The most expensive bugs are the ones baked into your architecture. A game built without clear scene management conventions, with gameplay logic tangled into MonoBehaviour lifecycles, with no separation between data and behaviour, will become increasingly difficult to extend and maintain as scope grows. I've seen this pattern collapse under production pressure at every project scale from solo indie to 20-person team.
Architecture consulting typically happens at two points: at the start of a project (greenfield architecture design, technology selection, pipeline planning) or mid-project when scaling problems emerge (untangling existing systems, identifying the minimum viable refactoring path that doesn't require stopping feature development).
Topics I cover in architecture engagements: scene and GameManager patterns, dependency injection vs service locator, ScriptableObject-based event systems, data-driven design, save system architecture, addressables and content pipeline design, multiplayer architecture (Netcode for GameObjects, Mirror, Photon), and CI/CD pipeline setup with GitHub Actions or GitLab CI.
Frequently Asked Questions
How long does a code review take?
A focused review of a specific system (camera, UI, network layer) typically takes one to two days. A whole-project audit for a medium-sized game (50,000–150,000 lines of C#) takes three to five days. I'll give you a more accurate estimate after you share a brief description of the project scope and what concerns prompted the review.
Do you need access to the full project or just the code?
For a code review, the C# source files are sufficient. For a performance audit, I need the full Unity project and a device or simulator that matches the target platform. I sign NDAs before receiving any proprietary code or assets — this is standard practice for all my client engagements.
Can you help implement the fixes you identify?

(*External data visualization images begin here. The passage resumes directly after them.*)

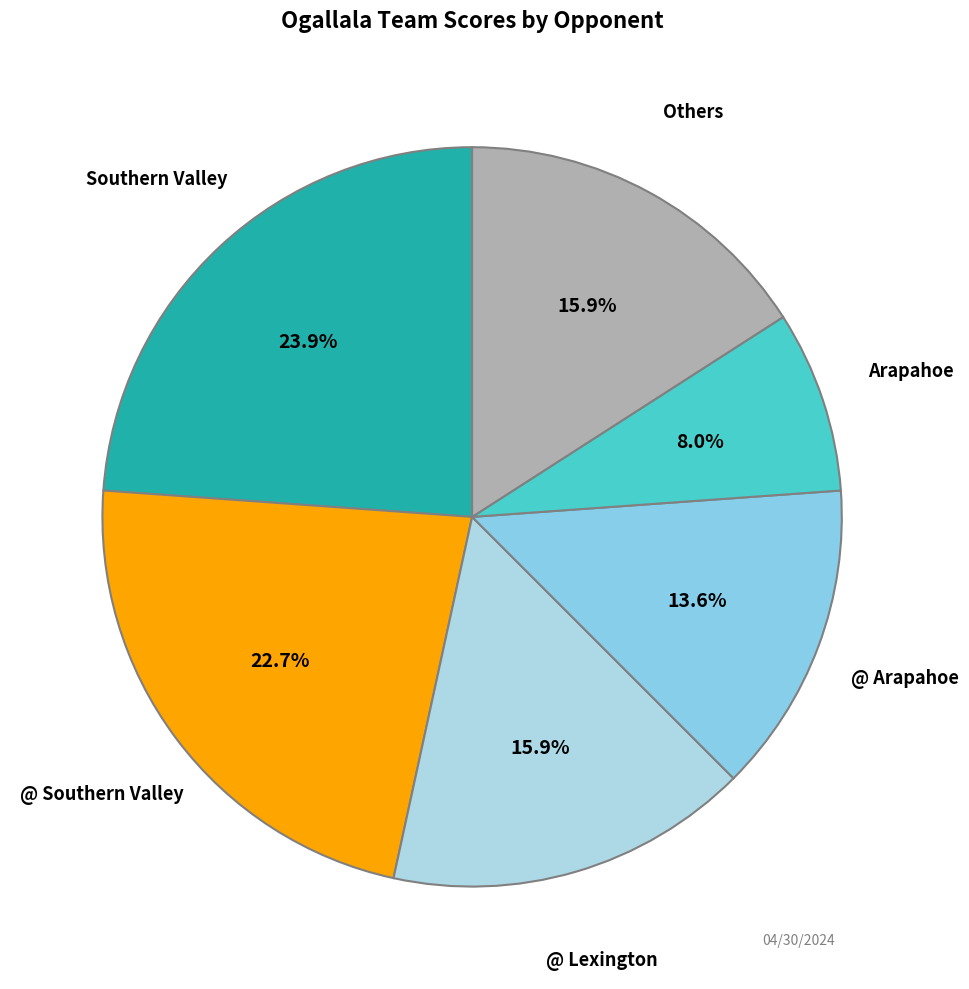

Count the number of slices in the pie.

6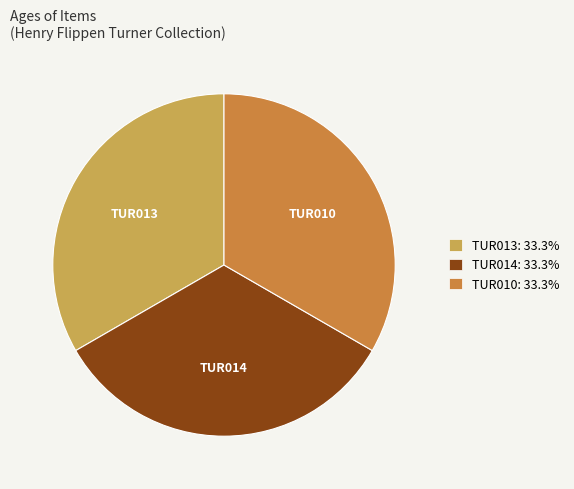

How many segments does this pie chart have?

3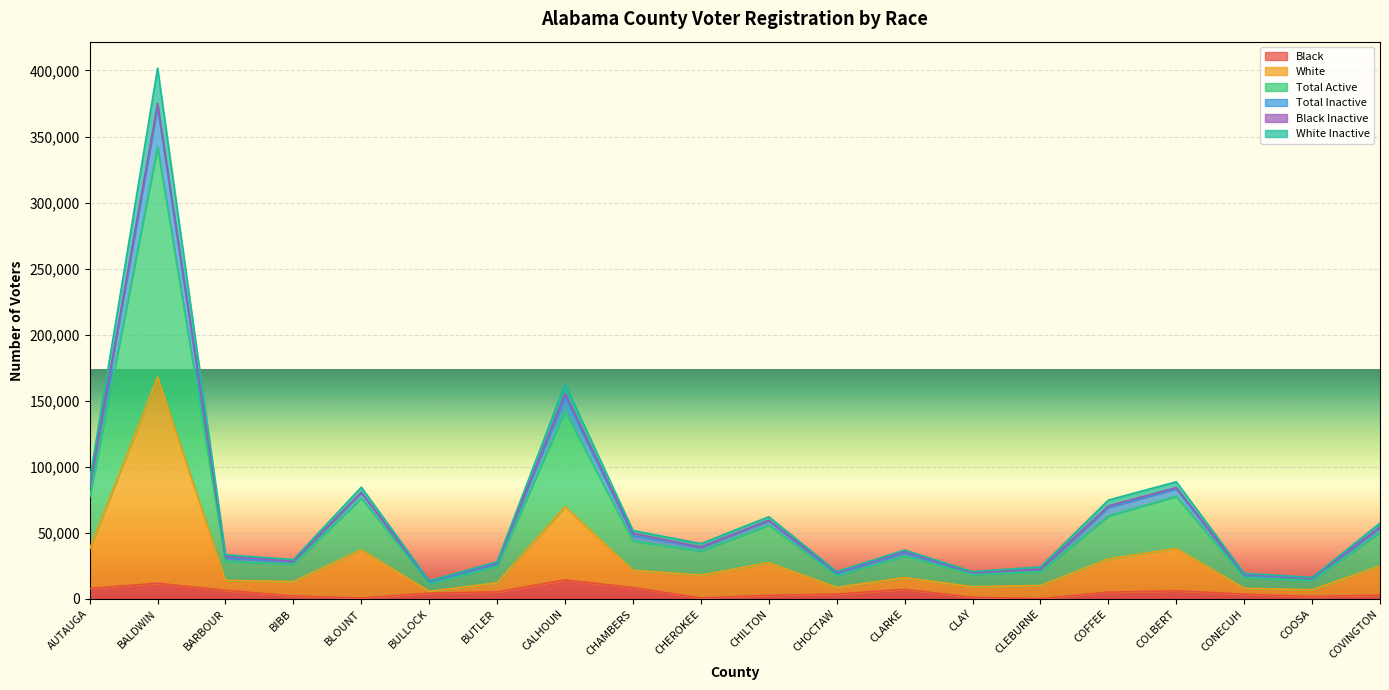

List the labels in order of White Inactive value, largest first.

BALDWIN, CALHOUN, AUTAUGA, COLBERT, BLOUNT, COFFEE, CHILTON, COVINGTON, CHAMBERS, CHEROKEE, CLARKE, BARBOUR, BIBB, BUTLER, CLEBURNE, CLAY, CHOCTAW, CONECUH, COOSA, BULLOCK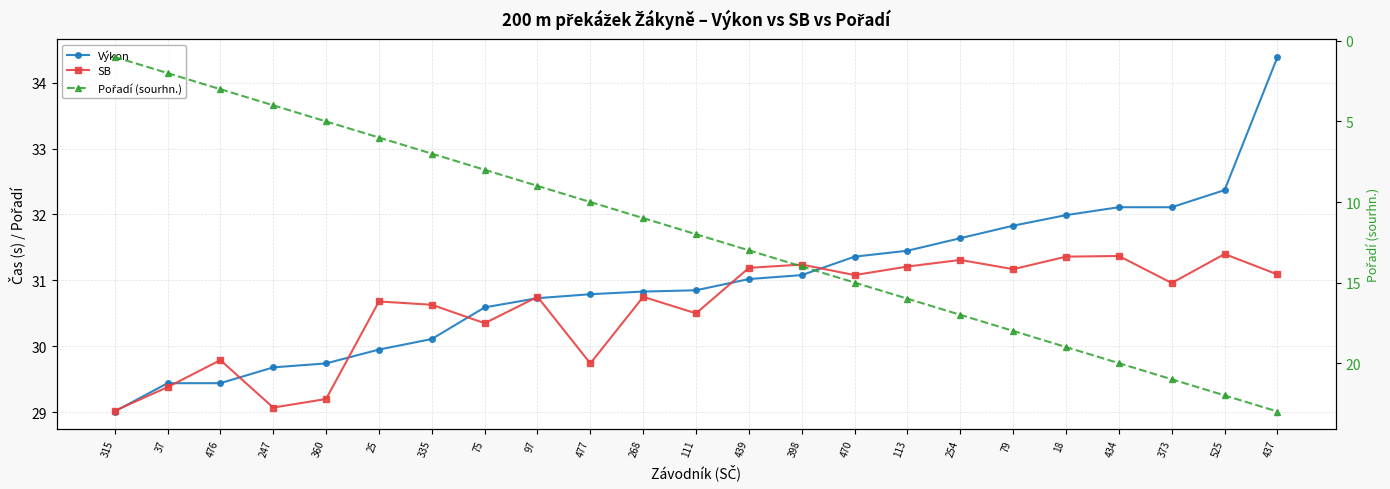

Reading left to right, what are all the values shown in this chart?

Výkon: 315=29.0	37=29.4	476=29.4	247=29.7	360=29.7	25=29.9	335=30.1	75=30.6	97=30.7	477=30.8	268=30.8	111=30.9	439=31.0	398=31.1	470=31.4	113=31.4	254=31.6	79=31.8	18=32.0	434=32.1	373=32.1	525=32.4	437=34.4
SB: 315=29.0	37=29.4	476=29.8	247=29.1	360=29.2	25=30.7	335=30.6	75=30.4	97=30.8	477=29.7	268=30.8	111=30.5	439=31.2	398=31.2	470=31.1	113=31.2	254=31.3	79=31.2	18=31.4	434=31.4	373=31.0	525=31.4	437=31.1
Pořadí (sourhn.): 315=1.0	37=2.0	476=3.0	247=4.0	360=5.0	25=6.0	335=7.0	75=8.0	97=9.0	477=10.0	268=11.0	111=12.0	439=13.0	398=14.0	470=15.0	113=16.0	254=17.0	79=18.0	18=19.0	434=20.0	373=21.0	525=22.0	437=23.0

Yes. Many clients engage me for a review and then retain me to implement the highest-priority fixes. This is often the most efficient path — I understand the codebase from the review, so implementation is faster than it would be cold. We'd scope and price the implementation work separately from the review.
Is this useful for solo developers or only teams?
Extremely useful for solo developers. As a solo dev you have no colleagues to catch your blind spots, and the cost of an architectural mistake is paid entirely by you. A two-hour review call with screen share and a written summary report is one of the highest-ROI investments a solo developer can make before entering production.